While 1916 Act claims are viewed as more difficult to prove, the law has features that may be attractive for certain US producers. In addition to the treble damages provision, a US producer can recover profits and related damages from lost sales during the previous four years, which is the applicable statute of limitations. A single producer may also file suit, which is advantageous where dumping has caused injury to a specific company, but not to an entire U.S. industry. Finally, a 1916 Act suit can be brought in any federal district where jurisdiction can be established, allowing a plaintiff to select the most favorable venue.
As noted, in March 2000, a WTO dispute resolution panel ruled that the 1916 Act violates provisions of the WTO agreements, and called for its abolishment. The Bush Administration has announced its willingness to abide by the decision, and in late January 2004, the House Judiciary Committee approved a bill that would abolish the Act but allow lawsuits filed before the effective date of the act to continue. Similar legislation is pending before the Senate Finance Committee. Congress, however, is not likely to pass any such legislation this year.
The European Union, impatient with the failure of the United States to abide by the WTO’s decision, noted its intent to impose retaliatory measures.
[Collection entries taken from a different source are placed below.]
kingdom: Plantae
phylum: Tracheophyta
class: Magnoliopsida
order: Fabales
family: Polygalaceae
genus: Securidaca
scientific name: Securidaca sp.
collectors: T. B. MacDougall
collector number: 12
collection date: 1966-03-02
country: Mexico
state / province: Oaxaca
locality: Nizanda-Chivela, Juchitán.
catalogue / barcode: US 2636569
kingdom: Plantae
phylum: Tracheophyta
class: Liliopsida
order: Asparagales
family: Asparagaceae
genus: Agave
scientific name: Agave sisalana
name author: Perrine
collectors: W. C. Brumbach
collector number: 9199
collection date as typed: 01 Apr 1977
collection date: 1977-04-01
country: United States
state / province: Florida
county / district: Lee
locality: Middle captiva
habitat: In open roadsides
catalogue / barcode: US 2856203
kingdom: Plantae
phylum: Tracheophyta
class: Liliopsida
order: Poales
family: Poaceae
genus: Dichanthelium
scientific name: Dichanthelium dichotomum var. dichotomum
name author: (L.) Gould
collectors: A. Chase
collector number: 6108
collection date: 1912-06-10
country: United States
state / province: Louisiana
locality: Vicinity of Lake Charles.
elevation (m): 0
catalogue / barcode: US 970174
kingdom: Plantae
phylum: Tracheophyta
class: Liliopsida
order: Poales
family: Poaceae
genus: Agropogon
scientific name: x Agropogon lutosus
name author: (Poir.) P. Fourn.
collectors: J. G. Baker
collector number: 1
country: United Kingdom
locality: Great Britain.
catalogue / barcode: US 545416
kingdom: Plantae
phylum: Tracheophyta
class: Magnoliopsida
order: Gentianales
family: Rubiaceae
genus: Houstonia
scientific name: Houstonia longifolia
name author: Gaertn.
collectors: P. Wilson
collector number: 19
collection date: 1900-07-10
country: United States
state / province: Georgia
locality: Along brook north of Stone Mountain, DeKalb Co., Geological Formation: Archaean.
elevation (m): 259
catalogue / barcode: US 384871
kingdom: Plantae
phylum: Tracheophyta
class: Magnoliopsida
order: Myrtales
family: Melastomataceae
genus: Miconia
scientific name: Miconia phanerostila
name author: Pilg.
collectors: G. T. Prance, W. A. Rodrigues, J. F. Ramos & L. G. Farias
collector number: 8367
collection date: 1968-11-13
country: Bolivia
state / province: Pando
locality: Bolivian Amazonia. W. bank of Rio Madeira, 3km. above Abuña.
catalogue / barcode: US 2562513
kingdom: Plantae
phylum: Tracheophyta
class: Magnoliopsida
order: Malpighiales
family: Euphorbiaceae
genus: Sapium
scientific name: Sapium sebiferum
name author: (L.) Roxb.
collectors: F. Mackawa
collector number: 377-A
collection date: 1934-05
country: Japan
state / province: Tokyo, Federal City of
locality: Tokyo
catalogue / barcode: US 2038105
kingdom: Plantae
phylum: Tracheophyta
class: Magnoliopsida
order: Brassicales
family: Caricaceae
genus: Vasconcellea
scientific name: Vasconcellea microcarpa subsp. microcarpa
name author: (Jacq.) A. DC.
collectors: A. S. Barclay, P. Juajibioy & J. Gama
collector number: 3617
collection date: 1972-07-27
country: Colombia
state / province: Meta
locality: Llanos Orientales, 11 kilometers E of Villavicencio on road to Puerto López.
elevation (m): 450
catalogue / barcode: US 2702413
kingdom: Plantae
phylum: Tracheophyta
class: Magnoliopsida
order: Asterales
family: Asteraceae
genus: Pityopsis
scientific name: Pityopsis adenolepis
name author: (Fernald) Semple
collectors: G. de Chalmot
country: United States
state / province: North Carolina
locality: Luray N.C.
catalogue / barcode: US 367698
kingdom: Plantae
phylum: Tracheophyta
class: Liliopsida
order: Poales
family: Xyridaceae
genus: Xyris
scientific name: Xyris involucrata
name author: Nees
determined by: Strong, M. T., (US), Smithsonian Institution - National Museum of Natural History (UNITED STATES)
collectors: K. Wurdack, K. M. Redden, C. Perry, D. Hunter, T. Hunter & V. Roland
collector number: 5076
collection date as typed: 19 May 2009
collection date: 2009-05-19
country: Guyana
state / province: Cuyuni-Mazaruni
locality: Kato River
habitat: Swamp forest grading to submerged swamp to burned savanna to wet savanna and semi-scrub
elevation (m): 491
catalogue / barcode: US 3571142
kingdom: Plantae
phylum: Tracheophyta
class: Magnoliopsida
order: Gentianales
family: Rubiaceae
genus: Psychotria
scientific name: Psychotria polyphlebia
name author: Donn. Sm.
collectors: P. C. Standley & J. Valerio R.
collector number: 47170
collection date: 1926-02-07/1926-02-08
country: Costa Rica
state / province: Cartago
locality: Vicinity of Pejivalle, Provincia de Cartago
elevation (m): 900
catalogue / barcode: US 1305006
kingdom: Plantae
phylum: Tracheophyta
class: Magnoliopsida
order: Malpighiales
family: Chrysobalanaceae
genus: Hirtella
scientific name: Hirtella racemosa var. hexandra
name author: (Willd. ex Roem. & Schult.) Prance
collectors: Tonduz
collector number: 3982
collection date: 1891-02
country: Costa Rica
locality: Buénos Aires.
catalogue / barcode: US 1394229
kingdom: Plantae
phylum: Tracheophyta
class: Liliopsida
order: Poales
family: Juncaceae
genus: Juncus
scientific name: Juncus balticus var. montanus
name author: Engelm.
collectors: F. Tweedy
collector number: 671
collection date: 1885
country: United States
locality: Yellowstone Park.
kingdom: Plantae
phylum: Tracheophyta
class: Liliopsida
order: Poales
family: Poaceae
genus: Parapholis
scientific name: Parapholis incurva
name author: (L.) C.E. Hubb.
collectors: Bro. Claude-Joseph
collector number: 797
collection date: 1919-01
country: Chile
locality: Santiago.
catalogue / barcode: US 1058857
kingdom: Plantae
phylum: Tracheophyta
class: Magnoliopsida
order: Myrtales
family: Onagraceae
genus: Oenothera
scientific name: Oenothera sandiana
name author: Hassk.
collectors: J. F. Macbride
In December 2003, the European Commission adopted a “blocking” regulation that makes 1916 Act judgments unenforceable in EU jurisdictions, and allows EU companies to recover 1916 Act-related damages and costs from the EU-based assets of 1916 Act claimants. Other countries are contemplating similar blocking measures.
In a recent decision, a WTO arbitrator approved retaliation by the EU up to an amount equal to damages awarded under the 1916 Act or payments made to settle 1916 Act claims. The arbitrator, however, did not extend retaliation authority to recovery of litigation costs associated with defending against 1916 Act claims.
Endnotes
1 Although private damages are not available under the 1930 Act, the Continuing Dumping and Subsidy Offset Act of 2000, also known as the “Byrd Amendment” (19 USC § 1675c), authorizes the distribution of antidumping duties to members of the US industry. Previously, duties were paid to the U.S. Treasury. A dispute resolution panel of the World Trade Organization recently found the Byrd Amendment inconsistent with US WTO obligations and called for the United States to abolish the provision. The Bush Administration and several members of Congress have proposed alternatives to the Byrd Amendment that would end the direct payment of duties to industry members, but Congress has yet to consider any of the proposals.